Earlier this afternoon, I mowed the lawn; the grass has been growing like crazy with the mishmash days of sunshine mixed with rain.  I started in the center of the circle of pavers and mowed the lawn in an ever-expanding deosil spiral.  I figured that doing so would be my urban version of dancing the May Pole, and I saluted the cardinal directions as the mower passed by them.  I suppose as far as rituals go, it was a ritual cleaning or straightening up.

The sod had grown over many of the pavers in the circle.  The North paver was visible because it's been covered by the labyrinth stone, but the other cardinal pavers were mostly overgrown--and the cross-quarter bricks and the ones dividing the circle into sixteenths had disappeared underneath a tangle of grass and roots.  I'm not sure if the pavers have sunk a little into the ground, or if it's the nature of sod to build up (although, looking at a photo from two years ago when the pavers were freshly laid, I'm thinking they've sunken).

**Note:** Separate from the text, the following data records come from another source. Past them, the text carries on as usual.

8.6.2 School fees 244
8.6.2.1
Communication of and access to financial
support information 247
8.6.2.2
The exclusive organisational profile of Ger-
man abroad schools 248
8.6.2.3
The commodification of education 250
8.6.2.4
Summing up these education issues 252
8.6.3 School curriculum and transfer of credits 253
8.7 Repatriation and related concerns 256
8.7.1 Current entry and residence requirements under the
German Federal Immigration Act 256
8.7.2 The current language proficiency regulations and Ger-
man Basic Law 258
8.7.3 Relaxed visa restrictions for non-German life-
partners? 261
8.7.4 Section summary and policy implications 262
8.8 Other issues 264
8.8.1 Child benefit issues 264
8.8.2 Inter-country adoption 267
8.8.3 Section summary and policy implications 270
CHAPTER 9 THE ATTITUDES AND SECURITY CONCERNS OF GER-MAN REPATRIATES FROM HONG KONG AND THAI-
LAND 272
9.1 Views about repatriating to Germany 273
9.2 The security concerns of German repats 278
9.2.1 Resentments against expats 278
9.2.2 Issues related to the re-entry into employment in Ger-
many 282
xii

I got a straight-edged shovel and scraped the pavers clear.  Which took more work than I thought.  I had to tap the hidden pavers to figure out where I should be scraping.  I wasn't sure what the best way to edge the pavers was, and ended up lifting the sod and grass up as I used the shovel as a lever with the fulcrum at a paver's edge.

Last year, Cicero especially liked to sit on one of the pavers, and would be temporarily named "Black Cat of the East," or "Black Cat of the Solstice," depending on which paver he sat upon.  This year, as I cleared the pavers, Aoife came up and sniffed each unearthed surface---I hope she wasn't eating the uncovered worms or grubs.

My reward for mowing the lawn and clearing the stones was to get out a folding table, some blankets and pillows and set up a writing area.  Of course, as soon as I did so, Aoife plunked down and made herself comfortable.

During all of this,  Mark looked out the window and said, "Whoa! What did you do?  It looks like you're hiding the evidence out there."  I had to admit the rectangular bricks especially looked like tiny open graves.

But what should I expect, writing between the worlds, summoning recollections, looking out of the interstice?